[TO DO]
Set down the data below exactly; pictures stay out.

[Items listed in a dataset]
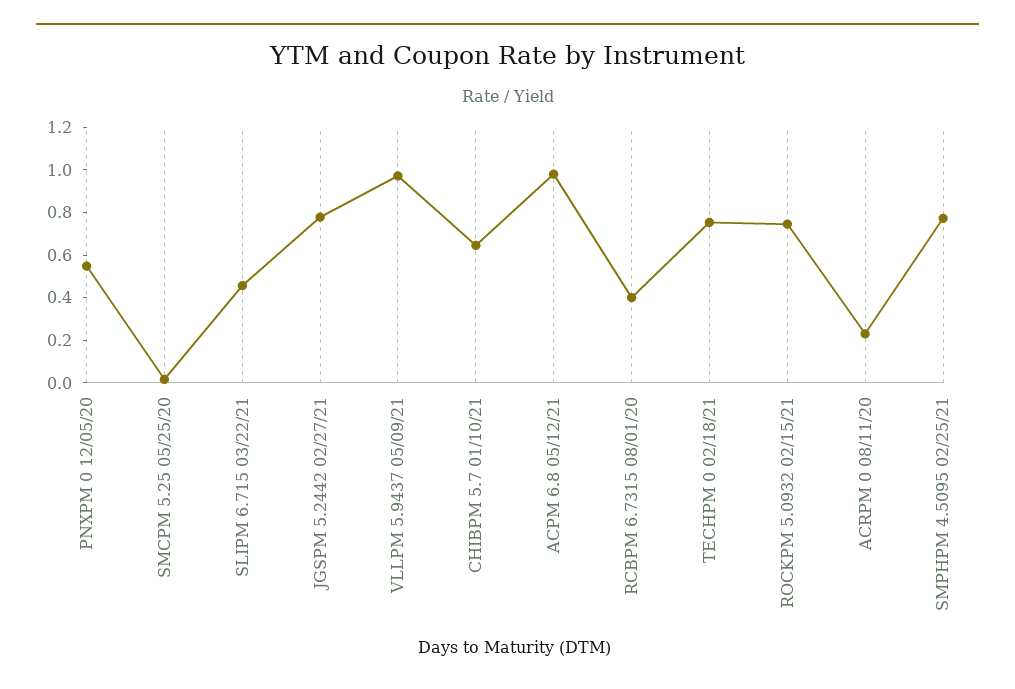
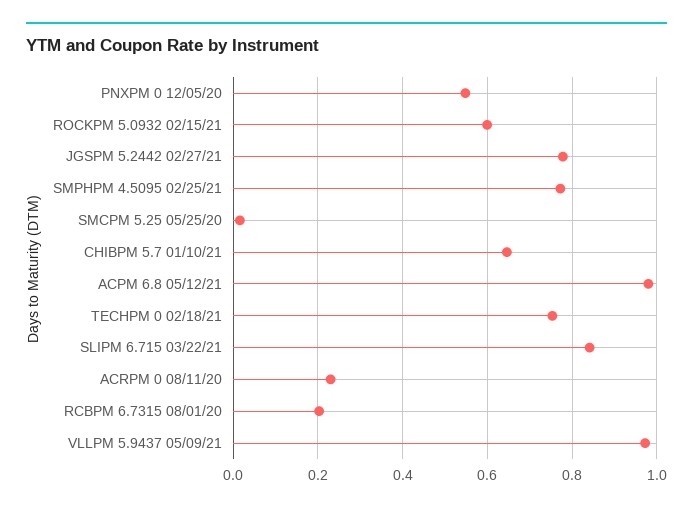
  {
    "PNXPM 0 12/05/20": 0.54,
    "SMCPM 5.25 05/25/20": 0.02,
-   "SLIPM 6.715 03/22/21": 0.45,
+   "SLIPM 6.715 03/22/21": 0.84,
    "JGSPM 5.2442 02/27/21": 0.78,
    "VLLPM 5.9437 05/09/21": 0.98,
    "CHIBPM 5.7 01/10/21": 0.64,
    "ACPM 6.8 05/12/21": 0.98,
-   "RCBPM 6.7315 08/01/20": 0.4,
+   "RCBPM 6.7315 08/01/20": 0.2,
    "TECHPM 0 02/18/21": 0.76,
-   "ROCKPM 5.0932 02/15/21": 0.75,
+   "ROCKPM 5.0932 02/15/21": 0.6,
    "ACRPM 0 08/11/20": 0.24,
    "SMPHPM 4.5095 02/25/21": 0.78
  }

[YOUR RESPONSE]
  {
    "PNXPM 0 12/05/20": 0.54,
    "SMCPM 5.25 05/25/20": 0.02,
-   "SLIPM 6.715 03/22/21": 0.45,
+   "SLIPM 6.715 03/22/21": 0.84,
    "JGSPM 5.2442 02/27/21": 0.78,
    "VLLPM 5.9437 05/09/21": 0.98,
    "CHIBPM 5.7 01/10/21": 0.64,
    "ACPM 6.8 05/12/21": 0.98,
-   "RCBPM 6.7315 08/01/20": 0.4,
+   "RCBPM 6.7315 08/01/20": 0.2,
    "TECHPM 0 02/18/21": 0.76,
-   "ROCKPM 5.0932 02/15/21": 0.75,
+   "ROCKPM 5.0932 02/15/21": 0.6,
    "ACRPM 0 08/11/20": 0.24,
    "SMPHPM 4.5095 02/25/21": 0.78
  }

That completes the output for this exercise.